Although the manuscript can be considered already of high quality, I would suggest taking into account the following minor recommendations:

- I suggest another round of language revision, in order to correct a few typos and improve readability.

- Considering the topic analyzed and state of the art in literature, the authors could extend and improve the discussion by evaluating and citing current evidence about possible other target therapeutic strategies for patients with ovarian cancer.  I would be glad if the authors discuss this important point, referring to PMID: 37314974 

-What is already known on this subject?

-What do the results of this study add? 

-What are the implications of these findings for clinical practice and/or further research? It is important to report the results obtained by the authors in the context of clinical practice and to adequately highlight what contribution this study adds to the literature already existing on the topic and to future study perspectives.
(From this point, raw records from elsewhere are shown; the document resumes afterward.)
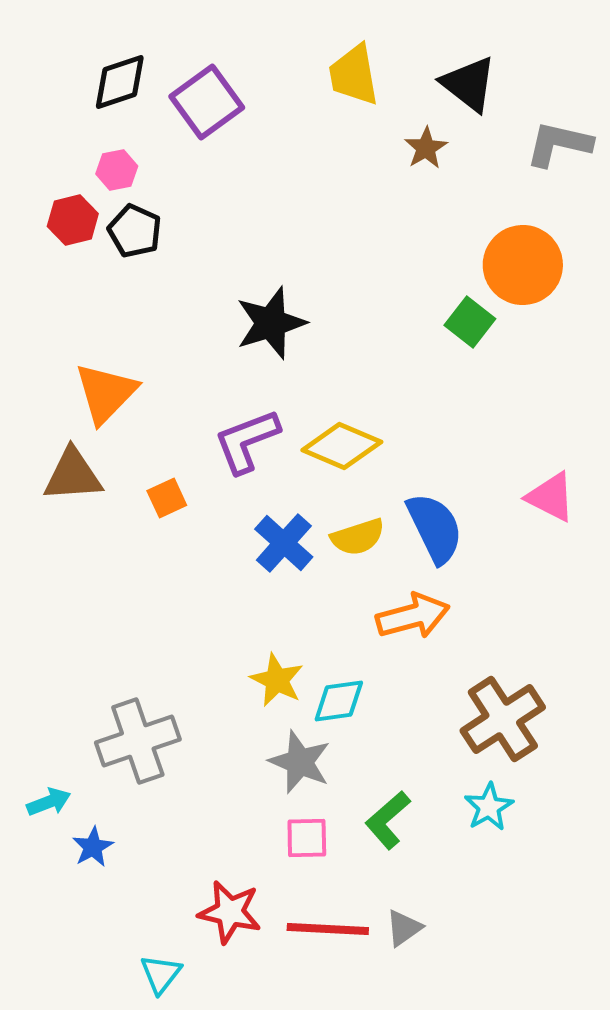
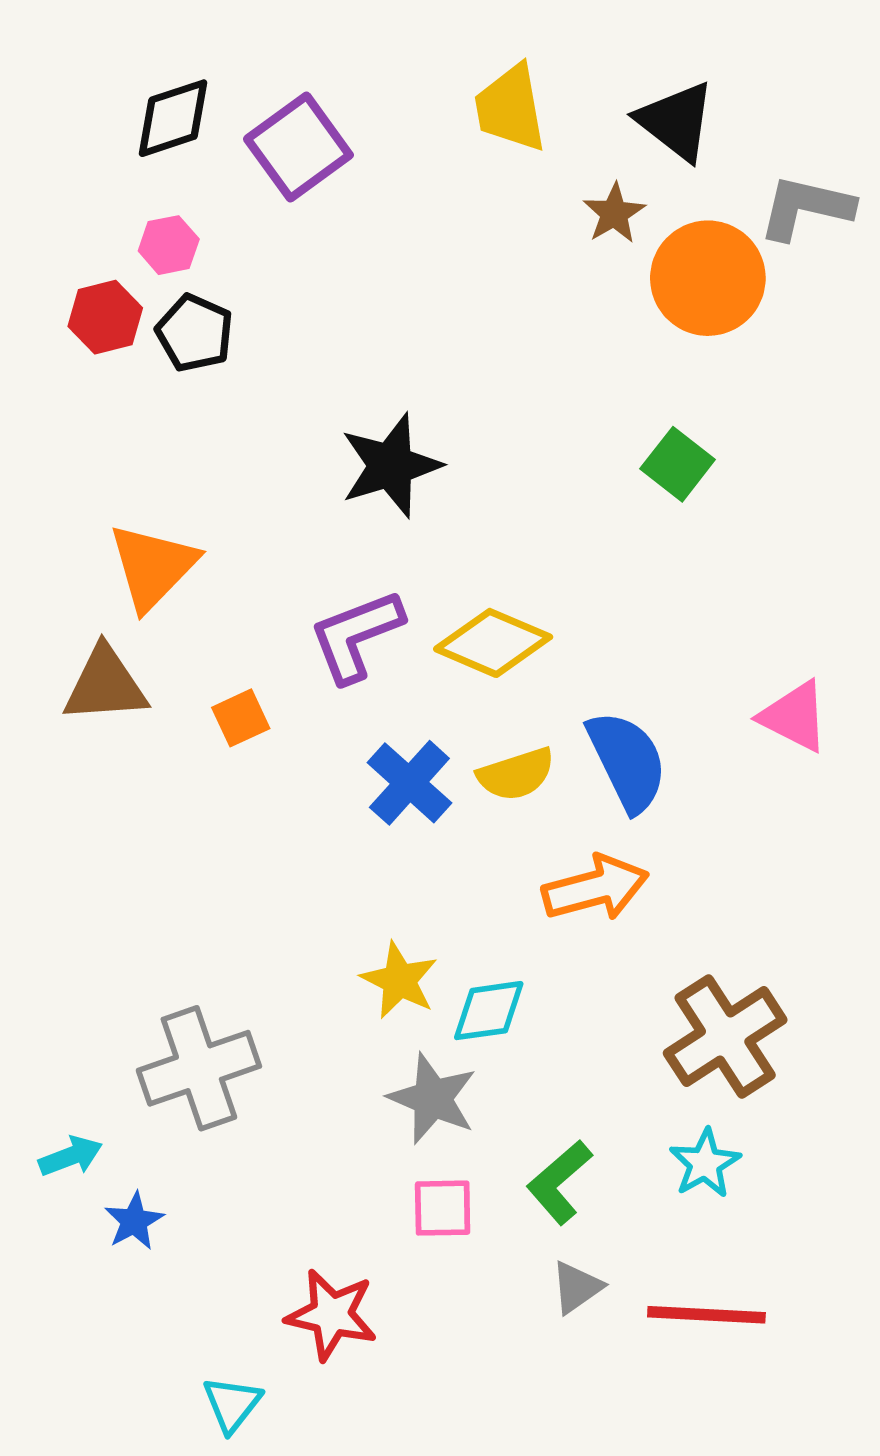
orange circle: (523, 265) -> (708, 278), moved
gray triangle: (404, 928) -> (577, 1287), moved
red line: (328, 929) -> (706, 1315), moved

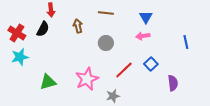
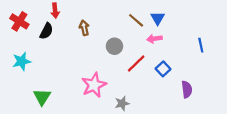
brown line: (106, 13) -> (136, 20), moved, turned 35
red cross: (17, 33) -> (19, 21), moved
red line: (124, 70) -> (136, 63), moved
green triangle: (48, 82) -> (42, 97), moved, turned -42

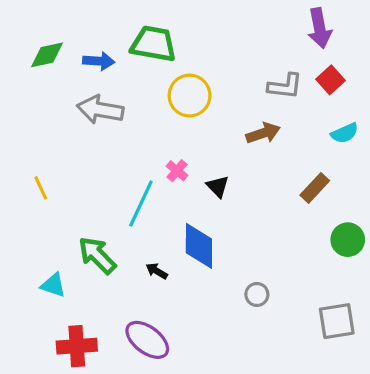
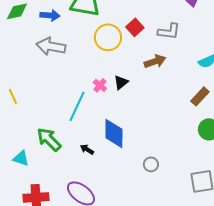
red square: (330, 80) -> (135, 27), moved
black triangle: (218, 186) -> (121, 82), moved, turned 35
brown rectangle: (315, 188) -> (200, 96), moved

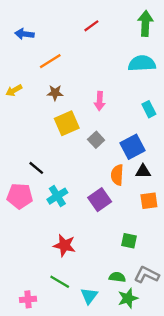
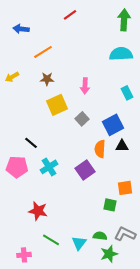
red line: (91, 26) -> (70, 15), moved
orange square: (149, 201) -> (125, 188), moved
red star: (64, 245) -> (38, 211), moved
cyan triangle: (89, 296) -> (79, 243), moved

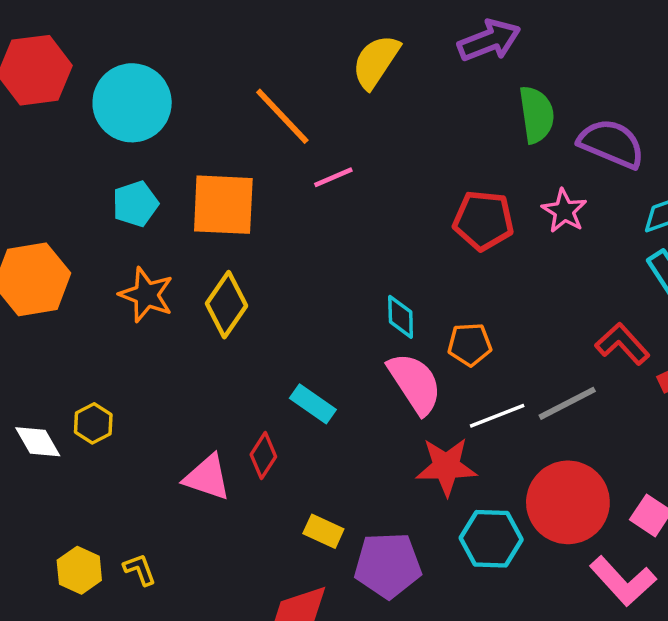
- The authors have not adequately highlighted the strengths and limitations of their study. I suggest better specifying these points.

Author Response

Response to Reviewer 4

We have reviewed the manuscript and corrected typos and improved readability.
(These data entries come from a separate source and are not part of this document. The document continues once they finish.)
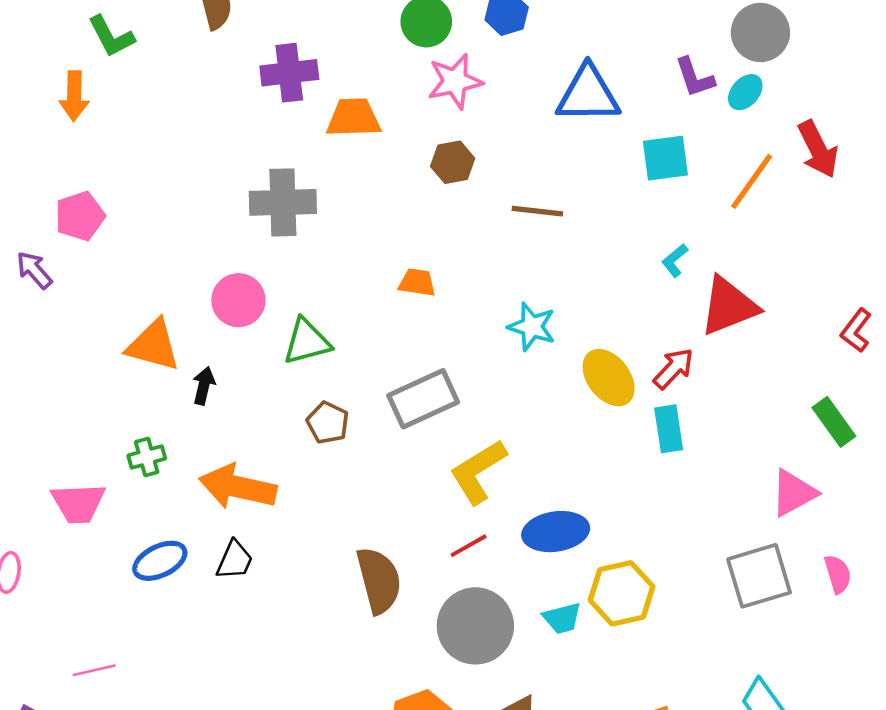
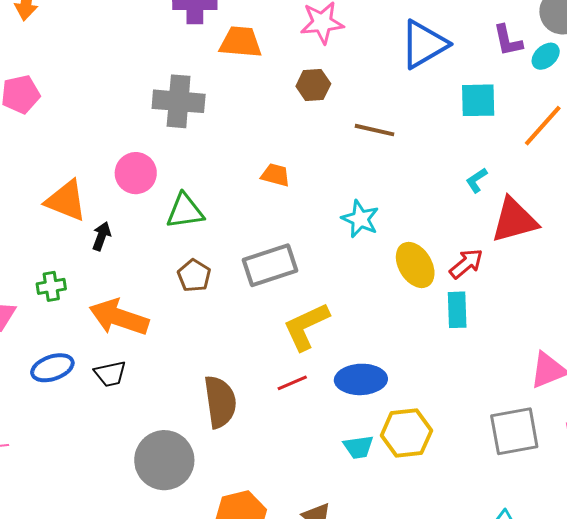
blue triangle: (588, 94) -> (424, 44), turned -36
black trapezoid: (235, 560) -> (110, 374), turned 48
gray circle: (475, 626) -> (164, 460), moved

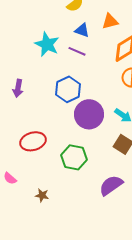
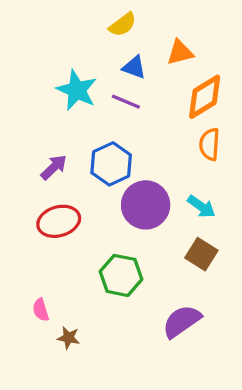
purple arrow: (18, 88) -> (54, 167), moved, turned -144
red ellipse: (33, 141) -> (59, 221), moved
pink semicircle: (10, 178) -> (41, 310), moved, turned 32

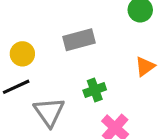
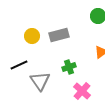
yellow circle: (22, 54) -> (32, 36), moved

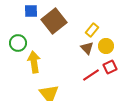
The review of other targeted therapeutic strategies for patients with ovarian cancer is beyond the scope of the article.

We have added the cited paper: Giannini, A.; Di Dio, C.; Di Donato, V.; D'oria, O.; Salerno, M.G.; Capalbo, G.; Cuccu, I.; Perniola, G.; Muzii, L.;Giorgio Bogani, G. PARP Inhibitors in Newly Diagnosed and Recurrent Ovarian Cancer Am J Clin Oncol. 2023 Sep 1;46(9):414-419., but added the comment that the article’s focus on the exploration of PARP inhibitors in the setting of platinum-resistant disease should only be pursued in clinical trials.

Discussion of future and further research has been expanded.

A section on the review’s strengths and limitations has been added.